Ainsi, aux cris, à la peur, aux coups, au désespoir, la justice pénale répond par l’application de règles de fond polies par la patine du temps et par le savoir collectif d’une discipline cultivée avec soin depuis l’Antiquité. Des erreurs peuvent-elles se produire dans l’application de ces règles? Certainement. Mais là n’est pas la question. Dans cette discussion, le principal est que, sous cet angle, l’administration de la justice pénale constitue une réponse collective et institutionnelle complète à la violence, que ce soit celle d’individus, de groupes ou d’autres institutions.
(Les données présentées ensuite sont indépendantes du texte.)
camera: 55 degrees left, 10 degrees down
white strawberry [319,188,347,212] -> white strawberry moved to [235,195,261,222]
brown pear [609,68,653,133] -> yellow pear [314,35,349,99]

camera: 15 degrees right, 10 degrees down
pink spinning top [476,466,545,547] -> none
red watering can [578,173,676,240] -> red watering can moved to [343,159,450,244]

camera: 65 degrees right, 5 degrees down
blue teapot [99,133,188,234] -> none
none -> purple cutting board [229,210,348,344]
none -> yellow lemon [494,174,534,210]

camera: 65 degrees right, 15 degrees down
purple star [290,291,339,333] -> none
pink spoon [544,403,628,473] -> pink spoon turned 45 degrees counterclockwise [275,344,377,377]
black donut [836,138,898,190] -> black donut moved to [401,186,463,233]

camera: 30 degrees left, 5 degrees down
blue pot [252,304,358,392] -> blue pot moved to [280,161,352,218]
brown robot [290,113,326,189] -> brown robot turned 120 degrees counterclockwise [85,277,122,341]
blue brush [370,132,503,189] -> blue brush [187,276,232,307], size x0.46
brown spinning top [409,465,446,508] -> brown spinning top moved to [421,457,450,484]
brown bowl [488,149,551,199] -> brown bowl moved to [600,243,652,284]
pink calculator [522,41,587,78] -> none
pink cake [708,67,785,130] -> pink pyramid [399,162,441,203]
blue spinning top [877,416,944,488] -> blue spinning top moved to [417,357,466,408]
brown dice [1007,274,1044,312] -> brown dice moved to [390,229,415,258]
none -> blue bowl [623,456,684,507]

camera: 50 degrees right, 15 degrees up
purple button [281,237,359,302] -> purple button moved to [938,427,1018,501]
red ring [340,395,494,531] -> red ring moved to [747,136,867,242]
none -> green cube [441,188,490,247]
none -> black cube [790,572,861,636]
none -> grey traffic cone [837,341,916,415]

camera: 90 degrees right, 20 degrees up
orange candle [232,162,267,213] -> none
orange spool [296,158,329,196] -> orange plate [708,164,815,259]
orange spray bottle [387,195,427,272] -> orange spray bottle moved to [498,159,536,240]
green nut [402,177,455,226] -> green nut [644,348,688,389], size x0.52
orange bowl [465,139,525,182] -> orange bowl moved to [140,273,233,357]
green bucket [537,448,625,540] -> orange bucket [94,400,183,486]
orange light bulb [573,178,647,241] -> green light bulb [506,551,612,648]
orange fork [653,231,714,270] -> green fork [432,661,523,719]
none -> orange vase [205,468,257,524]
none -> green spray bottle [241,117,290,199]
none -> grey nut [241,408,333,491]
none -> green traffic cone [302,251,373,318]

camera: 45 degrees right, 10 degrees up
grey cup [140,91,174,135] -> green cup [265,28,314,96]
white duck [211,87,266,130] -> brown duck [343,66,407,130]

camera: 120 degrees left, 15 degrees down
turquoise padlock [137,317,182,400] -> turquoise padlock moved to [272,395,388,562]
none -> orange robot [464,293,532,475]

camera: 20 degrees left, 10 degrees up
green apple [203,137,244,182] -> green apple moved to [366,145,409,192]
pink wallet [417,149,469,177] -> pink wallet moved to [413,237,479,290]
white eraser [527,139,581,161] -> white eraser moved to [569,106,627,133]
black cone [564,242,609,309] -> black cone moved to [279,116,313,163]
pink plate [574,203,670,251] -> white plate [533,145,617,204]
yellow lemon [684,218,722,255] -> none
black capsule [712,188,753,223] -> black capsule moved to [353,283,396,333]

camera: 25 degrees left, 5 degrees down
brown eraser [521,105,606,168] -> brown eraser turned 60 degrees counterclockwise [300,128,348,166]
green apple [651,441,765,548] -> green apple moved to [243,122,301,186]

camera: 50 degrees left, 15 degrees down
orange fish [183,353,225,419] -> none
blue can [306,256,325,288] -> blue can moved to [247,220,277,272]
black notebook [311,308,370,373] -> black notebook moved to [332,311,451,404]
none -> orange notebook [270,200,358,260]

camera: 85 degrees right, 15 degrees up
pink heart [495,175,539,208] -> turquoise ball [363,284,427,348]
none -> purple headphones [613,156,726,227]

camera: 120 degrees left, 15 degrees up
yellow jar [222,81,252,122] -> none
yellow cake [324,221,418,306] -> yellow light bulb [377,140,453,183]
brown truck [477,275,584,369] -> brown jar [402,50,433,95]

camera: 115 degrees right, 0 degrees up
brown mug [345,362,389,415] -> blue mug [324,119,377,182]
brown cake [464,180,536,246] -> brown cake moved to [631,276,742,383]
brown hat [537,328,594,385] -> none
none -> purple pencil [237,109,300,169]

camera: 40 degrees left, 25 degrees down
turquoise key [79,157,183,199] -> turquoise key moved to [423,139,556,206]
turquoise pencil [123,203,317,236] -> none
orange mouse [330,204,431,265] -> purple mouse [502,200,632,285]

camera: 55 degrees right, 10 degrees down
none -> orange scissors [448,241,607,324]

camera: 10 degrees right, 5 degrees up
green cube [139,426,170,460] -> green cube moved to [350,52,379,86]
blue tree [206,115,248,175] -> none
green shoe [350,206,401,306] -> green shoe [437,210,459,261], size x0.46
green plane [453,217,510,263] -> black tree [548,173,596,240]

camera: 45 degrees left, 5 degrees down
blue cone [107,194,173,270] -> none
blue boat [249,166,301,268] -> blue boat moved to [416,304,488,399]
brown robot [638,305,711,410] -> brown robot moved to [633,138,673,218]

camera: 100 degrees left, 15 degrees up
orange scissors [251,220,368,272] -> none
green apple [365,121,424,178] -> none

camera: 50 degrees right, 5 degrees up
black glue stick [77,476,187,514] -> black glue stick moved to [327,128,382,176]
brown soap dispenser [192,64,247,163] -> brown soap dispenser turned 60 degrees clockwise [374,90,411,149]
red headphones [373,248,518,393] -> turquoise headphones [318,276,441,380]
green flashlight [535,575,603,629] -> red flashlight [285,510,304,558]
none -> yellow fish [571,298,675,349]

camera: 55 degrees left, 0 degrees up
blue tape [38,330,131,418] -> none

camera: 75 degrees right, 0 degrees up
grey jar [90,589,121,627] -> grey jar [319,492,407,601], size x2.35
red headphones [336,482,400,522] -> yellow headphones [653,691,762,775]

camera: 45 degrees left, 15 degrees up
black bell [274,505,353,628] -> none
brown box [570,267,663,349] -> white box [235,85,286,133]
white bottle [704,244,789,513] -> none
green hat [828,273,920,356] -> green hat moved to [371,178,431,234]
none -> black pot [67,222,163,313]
Parce qu’elle est une réponse complète à la violence, l’administration de la justice pénale est donc une forme institutionnalisée et ritualisée de non-violence.
 
Si le fond est important, la forme ne l’est pas moins. La procédure, comme le rappelait il y a longtemps un professeur, est mère de la liberté. Pour pouvoir être administrée, la justice d’abord écoute. Le décorum nécessaire témoigne de l’importance de l’exercice. Chacun est entendu. Chaque preuve est avancée et puis scrutée. Chaque argument est présenté. Personne n’est laissé en plan.
 
Ainsi, à la douleur, à la honte, à l’impuissance, à la soif de justice et au chagrin, l’administration de la justice répond par l’écoute, la pondération sereine, la raison et la patience. Cela ne signifie pas que plaignants, témoins, accusés, victimes et contrevenants ne souffrent pas lorsqu’ils expliquent, souvent après une trop longue attente, ce pourquoi ils se trouvent en ces endroits durs que sont les cours criminelles. Mais parce qu’elle exprime, applique et incarne des valeurs qui sont opposées à la violence et à ses désordres, l’administration de la justice est ici encore une réponse complète à celle-ci. Et parce qu’elle est aussi, sur le plan formel, une réponse complète à la violence, elle tisse un autre lien qui fait d’elle, ici encore, une manifestation organisée et sophistiquée de non-violence.
 
L’administration de la justice n’est pas qu’une abstraction philosophique ou juridique. Elle a aussi un visage. Un visage humain. Cette justice à visage humain fait « la part de l’autre » aux éléments d’intuition, d’expérience et de sensibilité dépassionnée qui, bien que subordonnés aux règles, font toute la différence entre l’administration d’une justice aveugle, brutale, sans visage, et celle à laquelle participent nos semblables ou nos pairs. Parce qu’elle n’est pas le fruit d’une machine savante. Et parce que tout justiciable qui se présente devant ses semblables ou ses pairs peut espérer des uns ou des autres sa pleine mesure de justice, laquelle lui revient à titre de sujet de droit bien vivant. En cela, l’administration de la justice est une réponse complète à l’inhumanité de certaines expressions extrêmes de violence, et en cela aussi elle devient donc, ultimement, une expression symbolique, mais puissante de non-violence.